Replace the hand-written byte scan loops in the search pipeline with the memchr crate, which provides SIMD-vectorized implementations of single-byte, two-byte, and three-byte search.

Specifically:

1-byte literal prefix: memchr::memchr (replaces byte-by-byte scan)
2-byte set: memchr::memchr2 (replaces manual two-candidate loop)
3-byte set: memchr::memchr3 (replaces manual three-candidate loop)
Boyer-Moore-Horspool (BMH): Kept as-is from C (already efficient for multi-byte patterns)
Map search (>3 distinct bytes): Kept as-is from C (256-entry lookup table)

The structural shape of the search pipeline is unchanged -- the same functions exist, the same decision logic selects the strategy, and the same fallbacks apply.
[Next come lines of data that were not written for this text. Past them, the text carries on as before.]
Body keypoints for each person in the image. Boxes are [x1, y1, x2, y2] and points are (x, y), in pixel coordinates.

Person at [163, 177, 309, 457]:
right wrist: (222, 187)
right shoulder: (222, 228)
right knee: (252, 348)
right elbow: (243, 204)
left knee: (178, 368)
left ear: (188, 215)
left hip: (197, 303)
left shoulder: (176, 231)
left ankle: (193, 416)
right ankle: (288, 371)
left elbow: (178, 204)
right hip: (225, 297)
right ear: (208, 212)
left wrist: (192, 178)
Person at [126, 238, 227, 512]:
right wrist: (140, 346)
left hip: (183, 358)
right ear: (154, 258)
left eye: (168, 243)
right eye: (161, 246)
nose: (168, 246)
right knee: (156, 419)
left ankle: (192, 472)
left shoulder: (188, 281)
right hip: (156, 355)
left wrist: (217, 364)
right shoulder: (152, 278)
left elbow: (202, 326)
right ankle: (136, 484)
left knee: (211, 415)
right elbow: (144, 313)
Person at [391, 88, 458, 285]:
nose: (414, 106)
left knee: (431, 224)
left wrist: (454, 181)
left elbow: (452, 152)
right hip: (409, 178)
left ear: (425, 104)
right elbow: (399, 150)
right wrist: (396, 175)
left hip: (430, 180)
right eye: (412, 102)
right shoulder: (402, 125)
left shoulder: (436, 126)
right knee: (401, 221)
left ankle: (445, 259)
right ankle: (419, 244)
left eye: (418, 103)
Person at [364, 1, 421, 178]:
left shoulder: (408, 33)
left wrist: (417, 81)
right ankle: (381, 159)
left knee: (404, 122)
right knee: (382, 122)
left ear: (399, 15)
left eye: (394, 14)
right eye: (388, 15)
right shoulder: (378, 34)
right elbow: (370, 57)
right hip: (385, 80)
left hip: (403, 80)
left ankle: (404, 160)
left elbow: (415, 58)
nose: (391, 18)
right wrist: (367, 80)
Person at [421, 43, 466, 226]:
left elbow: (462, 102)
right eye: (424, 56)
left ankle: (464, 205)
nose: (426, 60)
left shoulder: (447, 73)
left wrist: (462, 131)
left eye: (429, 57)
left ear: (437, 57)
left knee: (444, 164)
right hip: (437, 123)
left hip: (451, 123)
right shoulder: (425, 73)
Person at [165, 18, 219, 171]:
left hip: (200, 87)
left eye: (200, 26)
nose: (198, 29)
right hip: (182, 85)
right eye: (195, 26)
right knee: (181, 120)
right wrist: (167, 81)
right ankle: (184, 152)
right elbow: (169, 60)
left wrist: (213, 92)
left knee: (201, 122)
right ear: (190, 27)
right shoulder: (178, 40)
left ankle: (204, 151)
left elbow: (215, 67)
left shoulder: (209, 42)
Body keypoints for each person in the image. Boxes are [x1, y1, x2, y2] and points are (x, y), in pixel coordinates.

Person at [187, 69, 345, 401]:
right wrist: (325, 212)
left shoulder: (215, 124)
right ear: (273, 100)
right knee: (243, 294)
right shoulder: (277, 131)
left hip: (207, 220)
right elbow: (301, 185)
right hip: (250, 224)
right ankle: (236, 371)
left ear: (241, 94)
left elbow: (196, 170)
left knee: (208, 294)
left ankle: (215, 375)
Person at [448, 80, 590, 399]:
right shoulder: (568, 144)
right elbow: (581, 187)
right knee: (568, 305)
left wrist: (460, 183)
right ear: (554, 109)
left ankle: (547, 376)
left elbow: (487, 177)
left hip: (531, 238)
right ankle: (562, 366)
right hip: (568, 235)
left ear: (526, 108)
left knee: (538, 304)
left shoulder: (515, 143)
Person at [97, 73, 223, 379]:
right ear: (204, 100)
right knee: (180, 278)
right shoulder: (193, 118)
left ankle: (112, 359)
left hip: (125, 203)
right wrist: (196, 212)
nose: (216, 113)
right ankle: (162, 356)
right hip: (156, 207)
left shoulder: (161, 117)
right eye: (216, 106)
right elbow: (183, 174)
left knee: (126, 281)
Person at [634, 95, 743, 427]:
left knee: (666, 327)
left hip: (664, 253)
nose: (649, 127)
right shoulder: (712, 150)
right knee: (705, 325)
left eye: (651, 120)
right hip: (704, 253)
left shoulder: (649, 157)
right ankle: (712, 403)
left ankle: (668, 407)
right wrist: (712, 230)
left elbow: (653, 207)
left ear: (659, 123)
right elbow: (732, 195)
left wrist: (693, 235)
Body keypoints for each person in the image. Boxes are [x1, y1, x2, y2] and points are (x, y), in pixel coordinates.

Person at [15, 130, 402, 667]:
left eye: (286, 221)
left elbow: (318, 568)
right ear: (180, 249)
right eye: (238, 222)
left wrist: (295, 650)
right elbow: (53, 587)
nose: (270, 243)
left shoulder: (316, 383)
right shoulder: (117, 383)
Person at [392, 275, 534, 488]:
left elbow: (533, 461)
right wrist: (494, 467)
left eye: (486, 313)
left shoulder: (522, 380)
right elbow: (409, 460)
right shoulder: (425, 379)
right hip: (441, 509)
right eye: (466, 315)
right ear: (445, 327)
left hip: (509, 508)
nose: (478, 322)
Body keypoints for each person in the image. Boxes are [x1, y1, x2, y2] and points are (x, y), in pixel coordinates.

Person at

Only the inner byte-scanning loops are replaced.

Rationale

Measurable impact: The largest gains appear in full-text no-match scenarios where the engine must scan the entire haystack:
- 10 KB no-match: 381 ns vs 1.9 us (5x faster)
- 50 KB no-match: 1.5 us vs 9.3 us (6x faster)
Minimal code change: The memchr crate is a single dependency with zero transitive dependencies and zero unsafe in its public API.
No behavioral change: The SIMD paths find the same bytes at the same positions. All existing tests pass unchanged.
This is the kind of deviation ADR-001 allows: The control flow and API are identical; only the inner scan loop implementation differs, similar to how a C compiler might auto-vectorize a loop.

Consequences

The memchr crate is a build dependency.
Benchmarks for literal and RegSet search are 20-60% faster than C. No-match full-text scans are 5-6x faster.
The Map search path (>3 distinct first bytes) still uses a 256-entry byte map, same as C. SIMD dispatch only covers 1-3 byte sets.
Thin LTO (lto = "thin" in release profile) is enabled to allow cross-crate inlining of memchr calls without the compile-time cost of full LTO.
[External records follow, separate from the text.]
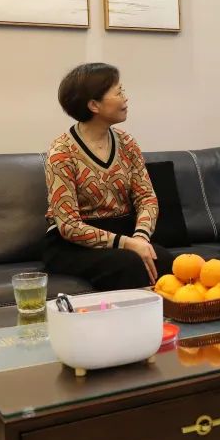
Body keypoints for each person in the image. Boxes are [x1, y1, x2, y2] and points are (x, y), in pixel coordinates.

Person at [44, 63, 174, 290]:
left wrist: (141, 238)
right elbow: (69, 226)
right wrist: (126, 244)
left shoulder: (127, 143)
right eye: (119, 92)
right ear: (94, 105)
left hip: (124, 233)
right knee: (129, 264)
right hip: (72, 244)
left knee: (164, 261)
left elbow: (146, 198)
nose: (126, 98)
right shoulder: (61, 153)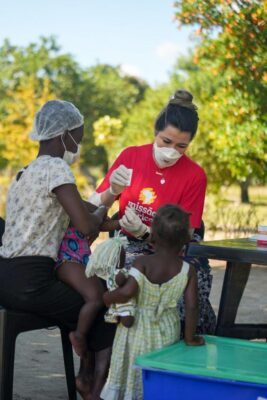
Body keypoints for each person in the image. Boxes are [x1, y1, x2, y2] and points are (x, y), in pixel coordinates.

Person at [0, 100, 116, 400]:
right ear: (62, 135)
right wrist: (103, 211)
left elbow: (83, 210)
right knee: (102, 306)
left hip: (6, 278)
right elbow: (87, 225)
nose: (79, 143)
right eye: (78, 136)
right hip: (32, 282)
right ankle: (91, 387)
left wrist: (109, 217)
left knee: (81, 305)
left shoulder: (25, 173)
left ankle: (83, 376)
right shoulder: (56, 168)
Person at [89, 89, 216, 336]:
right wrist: (112, 189)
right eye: (166, 142)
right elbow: (96, 205)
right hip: (128, 240)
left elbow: (187, 233)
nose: (171, 151)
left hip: (174, 245)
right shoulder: (131, 156)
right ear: (155, 131)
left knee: (191, 279)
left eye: (181, 146)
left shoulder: (195, 175)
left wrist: (148, 234)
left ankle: (185, 337)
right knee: (124, 276)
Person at [101, 204, 205, 400]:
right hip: (168, 329)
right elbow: (192, 306)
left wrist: (108, 298)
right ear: (185, 240)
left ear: (153, 236)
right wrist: (190, 338)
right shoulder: (187, 269)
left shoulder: (142, 262)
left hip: (137, 330)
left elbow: (128, 291)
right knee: (159, 375)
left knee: (134, 371)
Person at [85, 236, 135, 327]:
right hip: (120, 298)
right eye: (122, 255)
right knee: (125, 311)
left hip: (111, 301)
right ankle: (125, 318)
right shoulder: (119, 272)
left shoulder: (102, 276)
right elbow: (120, 280)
Extension: RegSet First-Byte Dispatch and Skip Needle

The original memchr integration accelerates single-pattern forward search. For multi-pattern workloads (Scanner/RegSet — see ADR-006), two additional SIMD-assisted optimizations were added:

First-byte dispatch table (`first_byte_candidates`)

A Box<[Vec<u16>; 256]> lookup table built at RegSet construction time. For each byte value 0-255, it stores the indices of regexes whose first-byte pre-filter does not exclude that byte. At search time, instead of trying all N regexes at each position, only the candidates matching the current input byte are attempted.

Sources for first-byte information (in priority order):

Exact prefix: Only the first byte of the regex's exact literal prefix
First-byte map: The regex's 256-entry first-byte prefilter bitmap (covers CClass, multi-byte ranges, etc.)
Fallback: Regex is added to all 256 slots (no filtering possible)

Skip needle (`SkipNeedle`)

Derived from the dispatch table: identifies byte values where no regex has candidates. These "impossible" bytes are collected into a SIMD skip needle (1-3 bytes via memchr/memchr2/memchr3). The search loop uses this needle to jump past positions where no regex can possibly match, avoiding per-position candidate lookups entirely.

Impact

Combined, these optimizations reduce RegSet position-lead search overhead by ~44% on TextMate grammar workloads. The memory cost is one 256-entry dispatch table per RegSet (~2-4 KB depending on regex count).

Additional consequences

RegSet dispatch tables add ~2-4 KB memory per RegSet instance. This is negligible compared to the compiled regex bytecode.